Apache Airflow scaling and tuning considerations

You must consider certain limitations related to the deployment architecture and guidelines for scaling and tuning of the deployment while creating or running Airflow jobs (DAGs).

Cloudera Data Engineering deployment architecture

If you use Airflow to schedule multi-step pipelines, develop multi-step pipelines, or both, you must consider deployment limitations to scale your environment.

Figure 1. Cloudera Data Engineering deployment architecture


Consider the following guidelines to decide when to scale horizontally, given the total number of loaded DAGs, the number of concurrent tasks, or both:

Cloudera Data Engineering service guidelines

The number of Airflow jobs that can run at the same time is limited by the number of parallel tasks that are triggered by the associated DAGs. The number of tasks can reach up to 250-300 when running in parallel per Cloudera Data Engineering service.

Cloudera recommends creating more Cloudera Data Engineering services to increase the possible number of concurrent Airflow tasks beyond the limits.

Virtual Cluster guidelines

Airflow Task Concurrency

The number of Airflow tasks that can physically run at the same time is determined by the hardcoded platform limit and the resources allocated to the Virtual Cluster.
  • Each Virtual Cluster has a maximum parallel task execution limit of 250. While thousands of DAGs can be submitted, the Airflow scheduler places them in a queue, and only 250 tasks are allowed to run in parallel across the Virtual Cluster at any given time.
  • The number of concurrently running Airflow task pods is limited by the Virtual Cluster aggregate resource quota. Cloudera Data Engineering keeps the tasks in queue until the existing pods finish and free up CPU and memory. This limit is often the effective ceiling, even if the limit is below the 250-task platform limit.
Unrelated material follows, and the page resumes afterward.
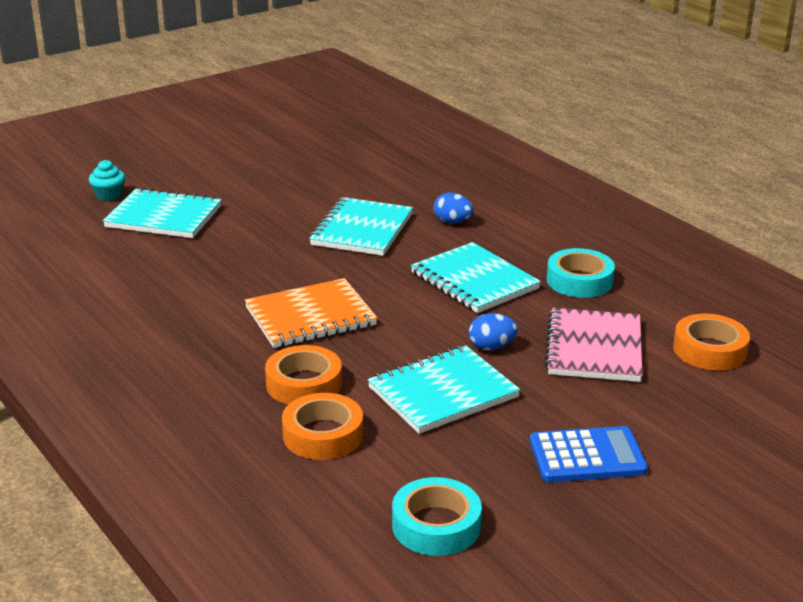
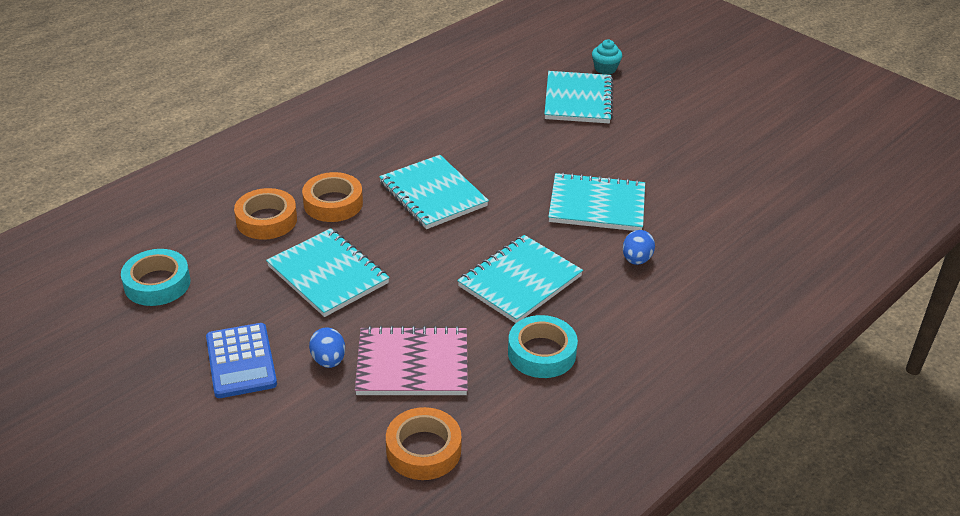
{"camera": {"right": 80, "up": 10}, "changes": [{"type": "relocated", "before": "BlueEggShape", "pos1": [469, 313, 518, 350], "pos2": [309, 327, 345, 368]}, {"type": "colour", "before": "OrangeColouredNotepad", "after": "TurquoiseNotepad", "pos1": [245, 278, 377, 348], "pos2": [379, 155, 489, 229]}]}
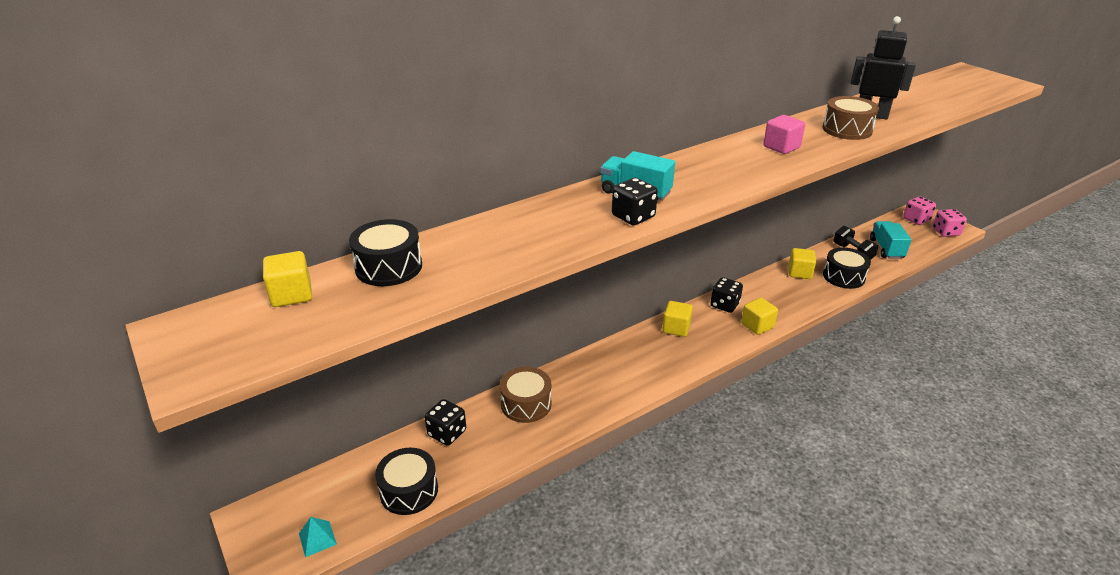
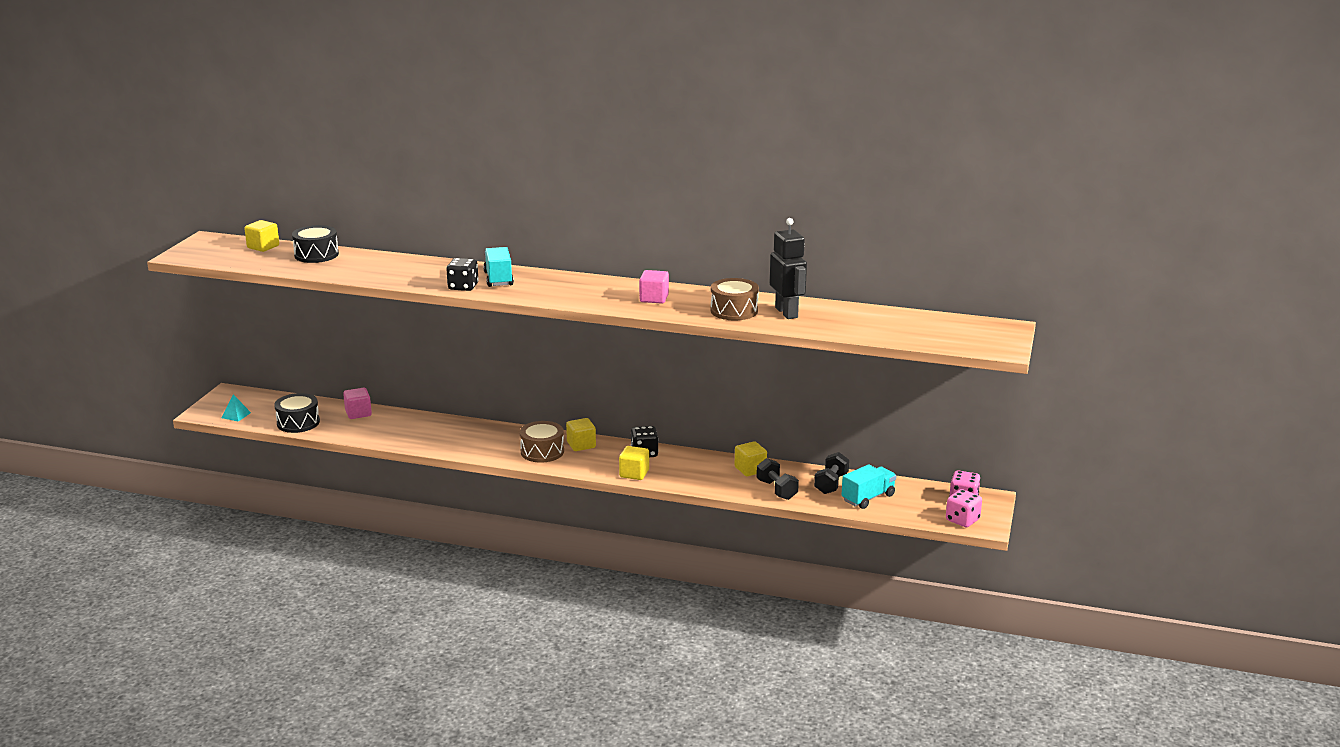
{"camera": {"right": 50, "up": -10}, "changes": [{"type": "exchanged", "before": "EbonyDie", "after": "RosePinkSolidCube", "pos1": [424, 399, 466, 446], "pos2": [343, 388, 372, 419]}, {"type": "relocated", "before": "RussetSnareDrum", "pos1": [500, 367, 552, 423], "pos2": [520, 421, 564, 462]}, {"type": "exchanged", "before": "EbonySnareDrum", "after": "EbonyHandWeight", "pos1": [823, 247, 871, 289], "pos2": [756, 458, 799, 500]}]}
The default Airflow worker pod has the following resource request limits:
    • CPU requests = 1
    • CPU limits = No limit
    • Memory requests = 2 Gi
    • Memory limits = 2 Gi

For more information, see Automating data pipelines using Apache Airflow in Cloudera Data Engineering.

Strategies for Scaling Airflow

To increase Airflow task concurrency, administrators have the following options:
  • Vertical Scaling (Reaching the Platform Limit) – This strategy involves increasing the Guaranteed and Maximum CPU or memory quotas for a single Virtual Cluster. A Virtual Cluster is often resource-bound. Vertical scaling provides the necessary resources to run more concurrent tasks, allowing you to scale up to the maximum limit.
  • Horizontal Scaling (Beyond the Platform Limit) – Once a single Virtual Cluster has enough resources to hit the maximum limit, it becomes platform-limited. In this case, scaling the total concurrency further is only possible by distributing Airflow DAGs across multiple, separate Virtual Clusters.